By year-end, the board plans to unveil two standards designed to make financial statements more transparent and user-friendly for investors, a key milestone in its efforts to improve financial reporting. These standards focus on the disaggregation of income statement expenses and induced conversions of convertible debt instruments.

“We need to be cognizant of any standard that we put out there, there is a cost, and there has to be a benefit associated with it,” Jones told trustees on August 12, 2024.

He highlighted the importance of addressing investor priorities, including projects on digital assets, income tax disclosures, and the breakdown of financial reporting information. The completion of the conceptual framework, particularly the measurement methods, was also touted as a significant milestone, providing a robust foundation for consistent decision-making.

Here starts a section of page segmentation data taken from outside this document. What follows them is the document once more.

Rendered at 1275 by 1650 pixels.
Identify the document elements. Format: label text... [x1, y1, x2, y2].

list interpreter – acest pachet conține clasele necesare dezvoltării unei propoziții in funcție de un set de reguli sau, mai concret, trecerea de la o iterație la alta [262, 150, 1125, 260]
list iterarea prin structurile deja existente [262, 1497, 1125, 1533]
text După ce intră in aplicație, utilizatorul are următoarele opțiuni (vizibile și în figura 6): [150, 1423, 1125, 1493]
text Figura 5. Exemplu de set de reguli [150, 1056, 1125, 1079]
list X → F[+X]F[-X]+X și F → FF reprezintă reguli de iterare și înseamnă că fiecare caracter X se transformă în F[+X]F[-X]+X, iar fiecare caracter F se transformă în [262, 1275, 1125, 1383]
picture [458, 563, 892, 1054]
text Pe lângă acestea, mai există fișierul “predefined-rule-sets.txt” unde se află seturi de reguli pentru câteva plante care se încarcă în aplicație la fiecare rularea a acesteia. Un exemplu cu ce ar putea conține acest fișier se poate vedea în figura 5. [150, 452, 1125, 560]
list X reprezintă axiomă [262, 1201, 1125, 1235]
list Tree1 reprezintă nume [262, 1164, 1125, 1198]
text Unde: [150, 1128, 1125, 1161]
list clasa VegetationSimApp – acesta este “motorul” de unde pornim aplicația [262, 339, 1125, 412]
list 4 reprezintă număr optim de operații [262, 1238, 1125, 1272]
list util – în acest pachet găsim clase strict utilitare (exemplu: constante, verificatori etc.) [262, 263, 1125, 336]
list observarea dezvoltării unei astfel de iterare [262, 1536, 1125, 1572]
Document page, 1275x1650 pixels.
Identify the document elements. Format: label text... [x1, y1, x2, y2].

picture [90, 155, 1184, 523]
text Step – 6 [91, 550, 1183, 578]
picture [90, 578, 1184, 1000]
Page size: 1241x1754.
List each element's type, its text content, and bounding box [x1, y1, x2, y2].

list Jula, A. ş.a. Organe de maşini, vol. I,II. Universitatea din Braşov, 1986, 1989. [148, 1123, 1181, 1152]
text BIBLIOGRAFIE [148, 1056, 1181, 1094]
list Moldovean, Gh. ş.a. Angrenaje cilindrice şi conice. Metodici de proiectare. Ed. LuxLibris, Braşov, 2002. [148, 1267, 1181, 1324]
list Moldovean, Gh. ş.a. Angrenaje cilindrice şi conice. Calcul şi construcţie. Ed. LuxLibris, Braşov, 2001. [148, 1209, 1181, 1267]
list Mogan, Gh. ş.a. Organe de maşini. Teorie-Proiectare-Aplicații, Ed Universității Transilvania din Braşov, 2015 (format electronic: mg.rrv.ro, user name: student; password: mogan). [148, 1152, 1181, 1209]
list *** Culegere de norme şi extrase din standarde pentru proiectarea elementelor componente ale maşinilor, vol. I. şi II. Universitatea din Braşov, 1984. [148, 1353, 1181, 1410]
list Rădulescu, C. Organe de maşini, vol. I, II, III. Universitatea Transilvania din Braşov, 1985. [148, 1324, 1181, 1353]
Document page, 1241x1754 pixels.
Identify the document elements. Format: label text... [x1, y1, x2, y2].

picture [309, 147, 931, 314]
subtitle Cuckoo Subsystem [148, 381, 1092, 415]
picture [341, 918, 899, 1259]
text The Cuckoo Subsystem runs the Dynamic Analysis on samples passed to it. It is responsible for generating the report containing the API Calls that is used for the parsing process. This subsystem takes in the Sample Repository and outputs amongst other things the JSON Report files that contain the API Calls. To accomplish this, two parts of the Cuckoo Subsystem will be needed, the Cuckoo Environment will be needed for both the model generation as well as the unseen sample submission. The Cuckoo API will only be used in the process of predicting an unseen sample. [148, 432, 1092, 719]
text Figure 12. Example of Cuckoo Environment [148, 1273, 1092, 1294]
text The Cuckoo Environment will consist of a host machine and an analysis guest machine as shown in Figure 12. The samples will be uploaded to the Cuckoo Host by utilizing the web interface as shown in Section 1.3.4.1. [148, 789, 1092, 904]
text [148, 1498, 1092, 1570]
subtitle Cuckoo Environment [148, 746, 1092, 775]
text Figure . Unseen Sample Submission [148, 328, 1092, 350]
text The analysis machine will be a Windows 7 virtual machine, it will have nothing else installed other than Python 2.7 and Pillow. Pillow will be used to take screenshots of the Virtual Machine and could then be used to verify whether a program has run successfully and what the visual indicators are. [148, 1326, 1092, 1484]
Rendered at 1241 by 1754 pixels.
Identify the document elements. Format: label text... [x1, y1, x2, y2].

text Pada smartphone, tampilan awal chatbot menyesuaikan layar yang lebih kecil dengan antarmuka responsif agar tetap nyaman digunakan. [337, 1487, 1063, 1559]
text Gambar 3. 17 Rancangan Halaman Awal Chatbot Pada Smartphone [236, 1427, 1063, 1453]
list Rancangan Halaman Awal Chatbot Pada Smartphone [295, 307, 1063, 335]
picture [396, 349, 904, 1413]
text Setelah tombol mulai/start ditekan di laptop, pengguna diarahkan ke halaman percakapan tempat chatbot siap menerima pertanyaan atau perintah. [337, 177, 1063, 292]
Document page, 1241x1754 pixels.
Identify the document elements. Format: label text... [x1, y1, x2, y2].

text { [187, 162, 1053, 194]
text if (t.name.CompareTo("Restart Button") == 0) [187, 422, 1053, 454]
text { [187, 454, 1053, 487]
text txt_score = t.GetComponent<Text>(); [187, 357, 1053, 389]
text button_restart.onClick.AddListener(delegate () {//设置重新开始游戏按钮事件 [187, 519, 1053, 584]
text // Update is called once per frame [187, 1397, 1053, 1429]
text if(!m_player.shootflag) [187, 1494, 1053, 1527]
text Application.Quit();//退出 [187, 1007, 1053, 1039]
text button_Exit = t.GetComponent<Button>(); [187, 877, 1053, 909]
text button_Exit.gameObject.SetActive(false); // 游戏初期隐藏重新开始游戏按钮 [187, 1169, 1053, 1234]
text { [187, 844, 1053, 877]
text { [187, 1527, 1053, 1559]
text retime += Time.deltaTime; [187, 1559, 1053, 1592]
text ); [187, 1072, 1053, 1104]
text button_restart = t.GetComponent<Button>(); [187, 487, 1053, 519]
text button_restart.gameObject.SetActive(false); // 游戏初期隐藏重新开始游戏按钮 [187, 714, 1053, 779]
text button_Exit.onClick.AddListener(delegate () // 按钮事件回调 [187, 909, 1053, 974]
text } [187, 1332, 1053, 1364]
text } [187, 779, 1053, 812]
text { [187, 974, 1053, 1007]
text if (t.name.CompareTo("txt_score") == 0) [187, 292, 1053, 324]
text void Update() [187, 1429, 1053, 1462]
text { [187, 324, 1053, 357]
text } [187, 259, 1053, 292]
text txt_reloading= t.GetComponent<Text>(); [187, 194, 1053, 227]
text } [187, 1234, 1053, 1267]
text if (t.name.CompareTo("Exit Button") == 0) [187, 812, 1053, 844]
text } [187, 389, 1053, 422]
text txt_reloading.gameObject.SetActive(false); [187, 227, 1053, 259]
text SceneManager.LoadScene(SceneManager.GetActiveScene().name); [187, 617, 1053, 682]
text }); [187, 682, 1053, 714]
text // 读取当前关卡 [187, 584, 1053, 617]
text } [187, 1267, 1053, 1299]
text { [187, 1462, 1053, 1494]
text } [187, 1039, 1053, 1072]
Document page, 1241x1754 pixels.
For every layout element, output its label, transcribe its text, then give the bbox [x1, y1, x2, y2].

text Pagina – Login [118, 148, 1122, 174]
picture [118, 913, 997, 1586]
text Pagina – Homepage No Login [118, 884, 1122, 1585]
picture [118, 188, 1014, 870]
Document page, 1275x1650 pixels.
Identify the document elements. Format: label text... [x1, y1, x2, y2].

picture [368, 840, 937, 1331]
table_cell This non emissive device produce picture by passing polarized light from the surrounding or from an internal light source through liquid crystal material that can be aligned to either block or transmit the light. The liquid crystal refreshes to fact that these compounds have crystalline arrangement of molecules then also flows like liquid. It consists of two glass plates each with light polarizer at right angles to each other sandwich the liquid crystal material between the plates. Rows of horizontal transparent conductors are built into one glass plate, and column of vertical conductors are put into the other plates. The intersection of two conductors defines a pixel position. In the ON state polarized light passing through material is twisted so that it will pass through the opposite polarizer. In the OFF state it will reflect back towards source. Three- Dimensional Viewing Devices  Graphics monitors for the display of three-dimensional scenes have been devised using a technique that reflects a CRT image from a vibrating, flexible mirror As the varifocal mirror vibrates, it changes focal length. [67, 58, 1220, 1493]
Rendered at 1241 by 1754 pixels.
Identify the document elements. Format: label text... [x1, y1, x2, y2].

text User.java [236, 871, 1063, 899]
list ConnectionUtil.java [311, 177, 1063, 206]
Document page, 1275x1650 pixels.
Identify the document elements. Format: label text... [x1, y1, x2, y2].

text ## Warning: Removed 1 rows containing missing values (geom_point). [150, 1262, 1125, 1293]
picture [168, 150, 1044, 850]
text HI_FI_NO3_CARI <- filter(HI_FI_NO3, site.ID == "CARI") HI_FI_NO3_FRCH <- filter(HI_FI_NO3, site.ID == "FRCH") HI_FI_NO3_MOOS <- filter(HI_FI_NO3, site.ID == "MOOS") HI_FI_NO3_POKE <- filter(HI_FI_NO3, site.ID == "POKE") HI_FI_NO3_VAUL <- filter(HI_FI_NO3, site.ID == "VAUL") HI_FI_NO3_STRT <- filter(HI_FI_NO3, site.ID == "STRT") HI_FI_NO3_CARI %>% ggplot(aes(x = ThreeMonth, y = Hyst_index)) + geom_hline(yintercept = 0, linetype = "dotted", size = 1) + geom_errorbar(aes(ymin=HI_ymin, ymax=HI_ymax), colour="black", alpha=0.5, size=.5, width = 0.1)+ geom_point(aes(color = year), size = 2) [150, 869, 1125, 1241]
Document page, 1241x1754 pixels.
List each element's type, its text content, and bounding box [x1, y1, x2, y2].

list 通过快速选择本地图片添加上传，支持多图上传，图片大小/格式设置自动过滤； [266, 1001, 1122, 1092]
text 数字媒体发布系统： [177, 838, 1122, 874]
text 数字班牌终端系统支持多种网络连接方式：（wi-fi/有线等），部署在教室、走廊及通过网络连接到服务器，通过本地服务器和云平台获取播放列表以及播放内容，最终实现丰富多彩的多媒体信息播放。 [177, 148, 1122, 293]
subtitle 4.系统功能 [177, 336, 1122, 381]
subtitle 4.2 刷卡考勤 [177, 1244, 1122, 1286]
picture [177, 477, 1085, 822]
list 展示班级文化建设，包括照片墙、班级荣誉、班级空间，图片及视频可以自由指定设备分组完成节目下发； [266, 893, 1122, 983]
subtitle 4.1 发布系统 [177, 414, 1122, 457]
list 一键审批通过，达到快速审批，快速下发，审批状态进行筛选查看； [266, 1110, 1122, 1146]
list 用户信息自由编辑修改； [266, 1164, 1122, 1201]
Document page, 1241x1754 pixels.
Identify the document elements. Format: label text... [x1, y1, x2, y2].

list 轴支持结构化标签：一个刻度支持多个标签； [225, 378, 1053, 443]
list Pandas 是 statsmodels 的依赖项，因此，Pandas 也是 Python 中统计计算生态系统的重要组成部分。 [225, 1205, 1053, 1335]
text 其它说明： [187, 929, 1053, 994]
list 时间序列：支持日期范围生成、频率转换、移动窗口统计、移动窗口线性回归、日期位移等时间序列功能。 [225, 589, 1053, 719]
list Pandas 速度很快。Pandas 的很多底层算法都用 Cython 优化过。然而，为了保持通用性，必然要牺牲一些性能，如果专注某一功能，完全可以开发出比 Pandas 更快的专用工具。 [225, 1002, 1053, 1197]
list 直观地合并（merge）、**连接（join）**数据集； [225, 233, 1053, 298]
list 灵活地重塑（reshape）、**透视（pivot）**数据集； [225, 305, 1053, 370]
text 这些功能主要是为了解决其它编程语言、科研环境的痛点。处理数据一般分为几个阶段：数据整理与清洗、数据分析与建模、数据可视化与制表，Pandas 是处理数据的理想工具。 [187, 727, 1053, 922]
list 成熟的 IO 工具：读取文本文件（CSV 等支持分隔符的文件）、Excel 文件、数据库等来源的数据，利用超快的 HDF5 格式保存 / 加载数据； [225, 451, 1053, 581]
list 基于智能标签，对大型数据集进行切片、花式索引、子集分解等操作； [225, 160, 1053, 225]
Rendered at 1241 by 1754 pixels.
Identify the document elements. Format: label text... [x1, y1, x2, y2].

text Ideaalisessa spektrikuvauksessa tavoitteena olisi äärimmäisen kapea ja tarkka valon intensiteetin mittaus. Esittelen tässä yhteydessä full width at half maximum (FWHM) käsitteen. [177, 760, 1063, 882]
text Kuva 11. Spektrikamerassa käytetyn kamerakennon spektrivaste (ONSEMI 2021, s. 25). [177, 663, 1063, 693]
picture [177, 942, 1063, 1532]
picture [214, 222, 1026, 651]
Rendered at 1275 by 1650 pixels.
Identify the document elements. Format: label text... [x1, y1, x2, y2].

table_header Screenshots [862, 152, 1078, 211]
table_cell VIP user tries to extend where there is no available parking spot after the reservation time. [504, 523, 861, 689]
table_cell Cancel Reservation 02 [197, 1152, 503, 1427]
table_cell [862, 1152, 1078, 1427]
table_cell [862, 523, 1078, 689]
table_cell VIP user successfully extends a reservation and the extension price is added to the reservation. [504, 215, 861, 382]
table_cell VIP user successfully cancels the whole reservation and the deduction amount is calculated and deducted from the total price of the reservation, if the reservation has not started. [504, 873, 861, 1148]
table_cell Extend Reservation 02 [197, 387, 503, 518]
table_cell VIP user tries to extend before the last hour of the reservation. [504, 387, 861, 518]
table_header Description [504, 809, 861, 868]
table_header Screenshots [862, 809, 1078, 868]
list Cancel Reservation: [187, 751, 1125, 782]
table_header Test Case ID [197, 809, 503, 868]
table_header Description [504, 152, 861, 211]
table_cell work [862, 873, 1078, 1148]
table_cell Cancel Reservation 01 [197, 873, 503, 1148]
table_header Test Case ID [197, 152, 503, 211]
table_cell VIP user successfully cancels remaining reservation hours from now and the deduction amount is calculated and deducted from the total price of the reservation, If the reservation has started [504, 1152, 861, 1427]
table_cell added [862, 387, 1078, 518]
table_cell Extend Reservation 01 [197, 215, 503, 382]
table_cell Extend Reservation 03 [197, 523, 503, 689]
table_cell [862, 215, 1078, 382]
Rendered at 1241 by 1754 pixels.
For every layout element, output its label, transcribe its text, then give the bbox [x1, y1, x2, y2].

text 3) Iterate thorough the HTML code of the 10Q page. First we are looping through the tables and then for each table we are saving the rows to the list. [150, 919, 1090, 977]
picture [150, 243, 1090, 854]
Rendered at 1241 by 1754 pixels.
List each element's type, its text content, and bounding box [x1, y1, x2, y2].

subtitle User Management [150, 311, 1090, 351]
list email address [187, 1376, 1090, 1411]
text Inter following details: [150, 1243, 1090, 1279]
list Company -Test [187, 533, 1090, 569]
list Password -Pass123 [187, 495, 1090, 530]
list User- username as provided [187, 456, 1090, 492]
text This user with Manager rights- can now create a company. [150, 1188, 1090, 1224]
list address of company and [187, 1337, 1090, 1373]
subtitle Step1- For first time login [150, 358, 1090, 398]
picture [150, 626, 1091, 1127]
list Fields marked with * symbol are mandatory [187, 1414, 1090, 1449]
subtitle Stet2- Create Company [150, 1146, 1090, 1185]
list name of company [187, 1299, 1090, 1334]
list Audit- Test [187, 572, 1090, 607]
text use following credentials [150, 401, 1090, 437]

In response, FAF Trustees acknowledged the delicate balance the FASB must strike in meeting the diverse demands of its stakeholders, noting that some push for swifter action while others feel overwhelmed by the sheer volume of projects. In this context, trustee Richard Reisig asked, “Would an argument be fair to say, ‘well, a lot of those are kind of targeted’” allowing for a more focused approach?

In agreement, Jones said “we scoped them to deal with what we thought was the most critical need,” and also carefully weighed various factors, including the timing of proposals and rules. To ensure a manageable approach, he explained, “we were very careful to make sure that it wouldn’t be overwhelming to the extent you did want to respond to all.” Jones noted that the response would likely vary depending on the stakeholder, with large public accounting firms probably responding to all proposals, while preparers in the community might pick and choose.

In terms of investor outreach, the board is “being deliberate in our approach with this critical stakeholder group, sharing examples of outcomes and seeking their feedback to ensure we’re meeting their needs,” he added.

The meeting also touched on the ongoing post-implementation reviews of major standards, such as revenue recognition, credit losses, and leases. Jones emphasized the importance of continuous improvement and stakeholder outreach to ensure the standards’s effectiveness and relevance.